2005 Fiscal Year Annual Research Report
大阪府に生息するニホンジカの遺伝的多様性に関する研究
Project/Area Number |
15580140
|
Research Institution | Agricultural, Food and Environmental Sciences Research Center of Osaka Prefecture |
Principal Investigator |
川井 裕史 大阪府立食とみどりの総合技術センター, みどり環境部, 主任研究員 (30333412)
|
Co-Investigator(Kenkyū-buntansha) |
大谷 新太郎 大阪府立食とみどりの総合技術センター, 食品・資源部, 主任研究員 (90333434)
石塚 譲 大阪府立食とみどりの総合技術センター, 食品・資源部, 研究員 (00333435)

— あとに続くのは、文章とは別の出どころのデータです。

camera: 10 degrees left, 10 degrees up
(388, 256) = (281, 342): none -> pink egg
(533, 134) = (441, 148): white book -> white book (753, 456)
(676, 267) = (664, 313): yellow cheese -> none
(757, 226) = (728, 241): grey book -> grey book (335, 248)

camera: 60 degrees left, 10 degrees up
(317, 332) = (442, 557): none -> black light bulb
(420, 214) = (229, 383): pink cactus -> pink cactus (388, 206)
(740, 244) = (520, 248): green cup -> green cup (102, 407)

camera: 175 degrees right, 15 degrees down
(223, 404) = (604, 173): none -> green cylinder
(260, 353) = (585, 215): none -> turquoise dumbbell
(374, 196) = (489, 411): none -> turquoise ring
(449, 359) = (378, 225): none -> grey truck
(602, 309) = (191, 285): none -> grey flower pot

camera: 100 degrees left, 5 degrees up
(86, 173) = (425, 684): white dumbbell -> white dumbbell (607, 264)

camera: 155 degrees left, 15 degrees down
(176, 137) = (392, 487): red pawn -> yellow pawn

星 英之 大阪府立大学, 大学院・農学生命科学研究科獣医学専攻獣医公衆衛生学研究室, 助手 (30301188)
|
Keywords | ニホンジカ / DNA / マイクロサテライト / ミトコンドリアDNA |
Research Abstract |
大阪府下のニホンジカ能勢個体群から24個体、箕面個体群から14個体、高槻個体群から9個体の計47個体を用いて、偶蹄類で多型が認められているマイクロサテライト領域のプライマーを用いてDNAを増幅後、アガロースゲルを用いて電気泳動し、バンドの出現に多型の見られるプライマーを選出した。BM2934、BoviRBP、MB009、OarFCB193、TGLA53の5種類のプライマーで多型が認められたため、解析に用いた。 各バンドの出現を独立変数とし、Ward法によりクラスター分析した。また、個体間の遺伝的血縁度をコンピュータソフトKinship(Goodnight)を用いて計算した。 5種のプライマーにより得られたバンドの出現パターンは41種であった。クラスター分析の結果、能勢グループと箕面、高槻グループに別れた。能勢グループはさらに東部グループと西部グループに分かれた。箕面、高槻グループはさらに箕面グループと高槻グループに分かれた。 能勢個体群、箕面個体群、高槻個体群の各個体群内の遺伝的血縁度はそれぞれ0.454±0.011(平均±標準誤差。以下同様)、0.420±0.019、0.515±0.033であった。 能勢個体群10個体、箕面個体群7個体、高槻個体群5個体、兵庫1個体、京都1個体、和歌山2個体、外群としてオジロジカ1個体のミトコンドリアDNAのD-loop領域の配列を決定した。ただし、高槻個体1個体とオジロジカからは良好なサンプルが得られず、配列の決定ができなかった。 D-loopのうちtandem-repeat領域をのぞく配列によりコンピュータソフトClustal Wを用いて系統樹を作成した。箕面個体群および高槻個体群の個体はそれぞれクラスターを形成した。Tandem-repeat領域のハプロタイプを用いて遺伝子多様度hを計算したところ、能勢個体群で0.76、箕面個体群で0.29、高槻個体群で0.50であった。